Other companies do it all the time.
Just because other companies do it doesn't mean it's right. People commit murders all the time. Does that mean it's correct? I guess you didn't have a chance to read my long post so I will summarize it for you. This is basically a Reverse Pyramid scheme. Its shares and the wealth that it represents that IB is offering to the new clients was not created out of a vacuum; these were created from the wealth that IB generated by charging its existing and/or previous clients high commissions, unjustified fees and charges and spending low cost to forward inferior service. The wealth that those shares come to represent belongs to the old existing clients; it's the existing clients that created these wealth by getting jipped by IB. Like I said before, this is not robbing Peter to pay Paul; no it's taking what Paul earned to pay Peter.
Existing members pay the full price, but future members pay less in a promotion.
It has happened with NinjaTrader for example. When I bought their lifetime license years ago, it was a grand. Now they are offering it to new customers for like 800 bux or so on occasion.
It has happened with the NRA. The Easy-Pay for Life mode was whatever it was, 500 bux, at 20 bux per month. But later on they offered the same plan to new EPfL payers a $100 discount.
*shrugs*
It is the cost of being a trailblazer?
Shares of a company are NOT the same as products. It's part of a ownership of a company. These new clients, by doing nothing, owns part of IB. What they do or say or do not do or say now directly impacts the IB, no matter how small. And it has potentially a growth potential that the existing clients helped create in the first place and are now forever denied the opportunity to be part of. This is unfair treatment and consumer discrimination.

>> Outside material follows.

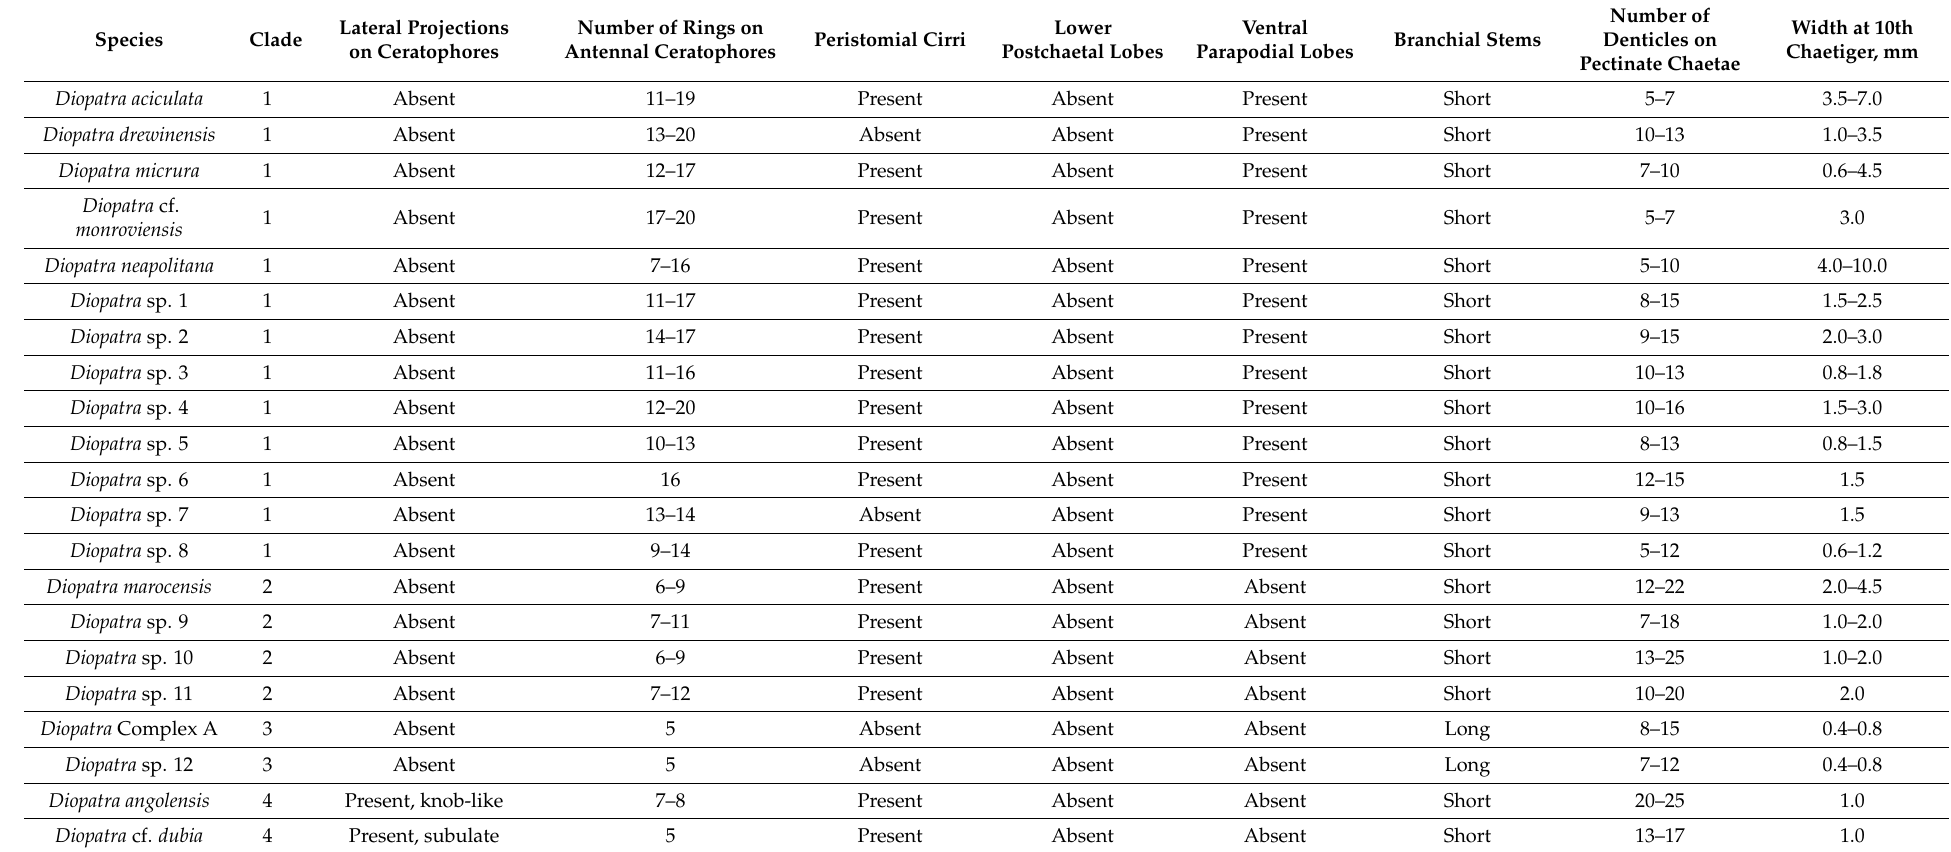
Table 1. Morphological matrix of eight morphological characters for all species in this study. References for morphological data are shown in Table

With any products, the reduction in value over time is normal as a result of advancement in technology that directly reduced its production cost or through depreciation in value due to competition. This has nothing to do with old and new clients. Any old or new clients would receive the same price if they buy them now. If an existing client never had that product before even though it's been a client of that company for 10+ years and now he wants to buy the same product, he would still get the discount price too. But with shares it's different, it's been offered at the company's discretion. The company is deliberately denying existing clients shares that it's offering to new clients. In addition, a company's product does not belong to the client; they were created by the companies themselves and belong to the company. But if you are going to offer a piece of a company's ownership to clients, then that means the company belongs to the clients then all clients regardless of when they became the company's clients are entitled to be the owner. You can't just offer some ownership to some clients and not others; that's like I said before consumer discrimination and creates a conflict of interest. I am surprised you would see a company's ownership as the same thing as its products.
And btw you bought the lifetime license for NinjaTrader??!! Eeeeewwwww!!



I had been a client of Ninja Trader before but even if I have a chance to buy its lifetime license at a discount now, I wouldn't touch it with a ten-foot pole!! Feel so sorry that you bought the lifetime license that's obviously depreciated greatly in value.
It's not the cost of a trailblazer; it's the evidence of getting screwed, yet again with IB.